[[ PROVIDED DATA, beginning ]]

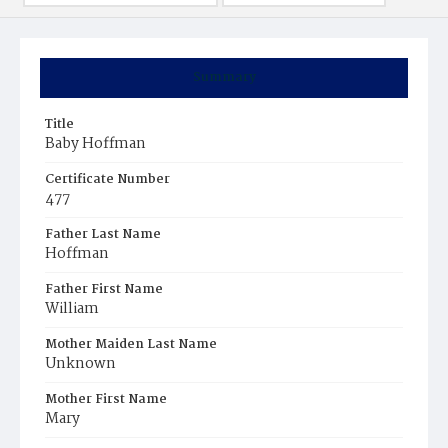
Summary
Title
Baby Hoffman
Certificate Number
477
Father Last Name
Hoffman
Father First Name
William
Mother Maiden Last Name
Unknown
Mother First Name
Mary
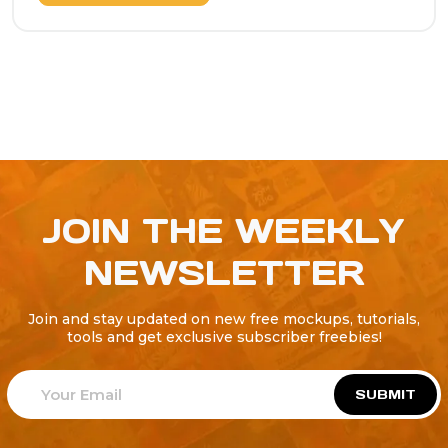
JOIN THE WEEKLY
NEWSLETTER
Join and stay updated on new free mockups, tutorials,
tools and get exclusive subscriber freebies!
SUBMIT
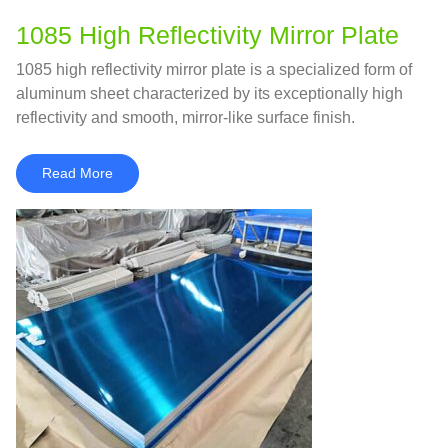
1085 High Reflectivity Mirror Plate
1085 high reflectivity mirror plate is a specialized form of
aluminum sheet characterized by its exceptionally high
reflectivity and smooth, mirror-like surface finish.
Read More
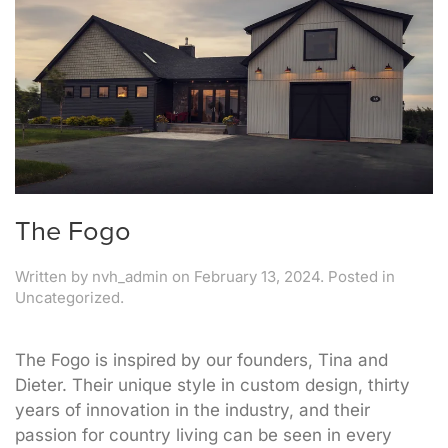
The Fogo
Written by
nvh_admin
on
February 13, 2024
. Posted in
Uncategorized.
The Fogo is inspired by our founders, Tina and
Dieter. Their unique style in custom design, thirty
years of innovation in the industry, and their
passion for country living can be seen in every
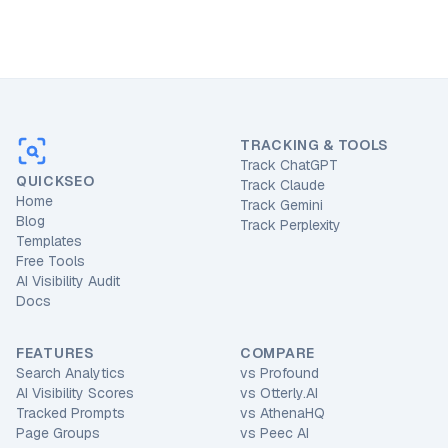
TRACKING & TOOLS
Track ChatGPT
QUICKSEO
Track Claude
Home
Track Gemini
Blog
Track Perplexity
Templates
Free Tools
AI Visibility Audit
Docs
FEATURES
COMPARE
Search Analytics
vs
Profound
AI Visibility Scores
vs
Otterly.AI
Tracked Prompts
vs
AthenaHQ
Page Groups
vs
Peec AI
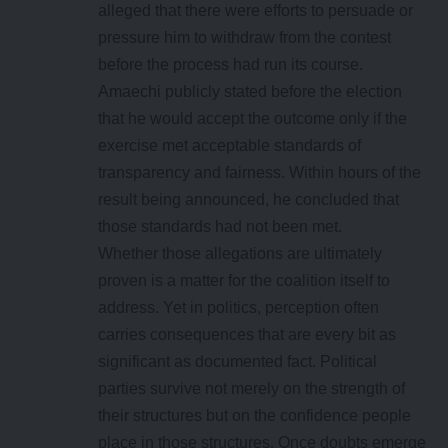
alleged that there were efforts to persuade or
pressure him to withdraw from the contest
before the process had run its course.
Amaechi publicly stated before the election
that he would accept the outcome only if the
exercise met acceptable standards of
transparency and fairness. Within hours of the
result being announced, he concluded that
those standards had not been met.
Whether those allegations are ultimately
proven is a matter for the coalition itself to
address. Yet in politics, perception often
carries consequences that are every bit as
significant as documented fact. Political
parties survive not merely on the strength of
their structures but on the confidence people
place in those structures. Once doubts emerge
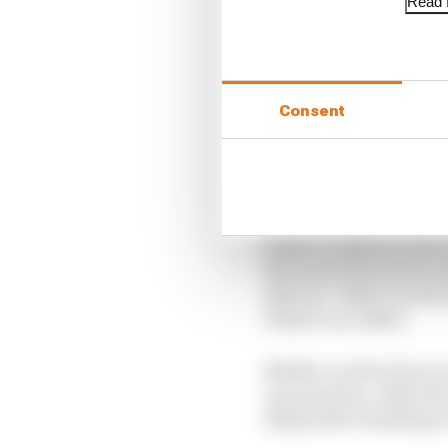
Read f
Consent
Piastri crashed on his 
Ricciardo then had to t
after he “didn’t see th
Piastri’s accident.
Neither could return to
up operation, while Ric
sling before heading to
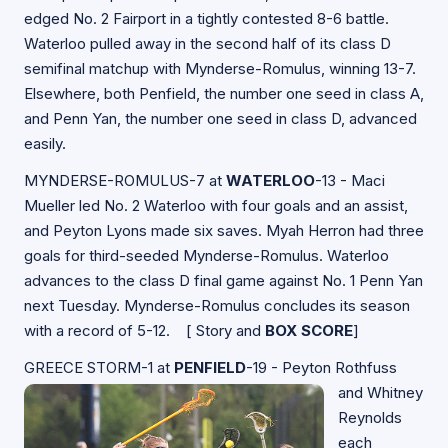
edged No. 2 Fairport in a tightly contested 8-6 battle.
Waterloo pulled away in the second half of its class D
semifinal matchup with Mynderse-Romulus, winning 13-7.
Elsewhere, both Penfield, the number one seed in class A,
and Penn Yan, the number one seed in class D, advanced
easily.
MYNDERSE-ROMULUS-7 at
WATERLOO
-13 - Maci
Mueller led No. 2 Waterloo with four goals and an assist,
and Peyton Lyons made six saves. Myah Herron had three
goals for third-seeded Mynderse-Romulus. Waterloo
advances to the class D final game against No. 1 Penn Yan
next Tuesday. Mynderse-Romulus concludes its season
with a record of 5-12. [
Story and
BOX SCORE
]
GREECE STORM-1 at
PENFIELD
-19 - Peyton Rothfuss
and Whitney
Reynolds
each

[[ PROVIDED DATA, end ]]

• WHAT TO DO
Reproduce the text of all the records above with every occurrence of "Hoffman" swapped for "Huffman" and nothing else altered. Leave out the pictures.

• SOLUTION TO THIS TASK
Summary
Title
Baby Huffman
Certificate Number
477
Father Last Name
Huffman
Father First Name
William
Mother Maiden Last Name
Unknown
Mother First Name
Mary
JOIN THE WEEKLY
NEWSLETTER
Join and stay updated on new free mockups, tutorials,
tools and get exclusive subscriber freebies!
SUBMIT
1085 High Reflectivity Mirror Plate
1085 high reflectivity mirror plate is a specialized form of
aluminum sheet characterized by its exceptionally high
reflectivity and smooth, mirror-like surface finish.
Read More
The Fogo
Written by
nvh_admin
on
February 13, 2024
. Posted in
Uncategorized.
The Fogo is inspired by our founders, Tina and
Dieter. Their unique style in custom design, thirty
years of innovation in the industry, and their
passion for country living can be seen in every
TRACKING & TOOLS
Track ChatGPT
QUICKSEO
Track Claude
Home
Track Gemini
Blog
Track Perplexity
Templates
Free Tools
AI Visibility Audit
Docs
FEATURES
COMPARE
Search Analytics
vs
Profound
AI Visibility Scores
vs
Otterly.AI
Tracked Prompts
vs
AthenaHQ
Page Groups
vs
Peec AI
alleged that there were efforts to persuade or
pressure him to withdraw from the contest
before the process had run its course.
Amaechi publicly stated before the election
that he would accept the outcome only if the
exercise met acceptable standards of
transparency and fairness. Within hours of the
result being announced, he concluded that
those standards had not been met.
Whether those allegations are ultimately
proven is a matter for the coalition itself to
address. Yet in politics, perception often
carries consequences that are every bit as
significant as documented fact. Political
parties survive not merely on the strength of
their structures but on the confidence people
place in those structures. Once doubts emerge
Read f
Consent
Piastri crashed on his 
Ricciardo then had to t
after he “didn’t see th
Piastri’s accident.
Neither could return to
up operation, while Ric
sling before heading to
edged No. 2 Fairport in a tightly contested 8-6 battle.
Waterloo pulled away in the second half of its class D
semifinal matchup with Mynderse-Romulus, winning 13-7.
Elsewhere, both Penfield, the number one seed in class A,
and Penn Yan, the number one seed in class D, advanced
easily.
MYNDERSE-ROMULUS-7 at
WATERLOO
-13 - Maci
Mueller led No. 2 Waterloo with four goals and an assist,
and Peyton Lyons made six saves. Myah Herron had three
goals for third-seeded Mynderse-Romulus. Waterloo
advances to the class D final game against No. 1 Penn Yan
next Tuesday. Mynderse-Romulus concludes its season
with a record of 5-12. [
Story and
BOX SCORE
]
GREECE STORM-1 at
PENFIELD
-19 - Peyton Rothfuss
and Whitney
Reynolds
each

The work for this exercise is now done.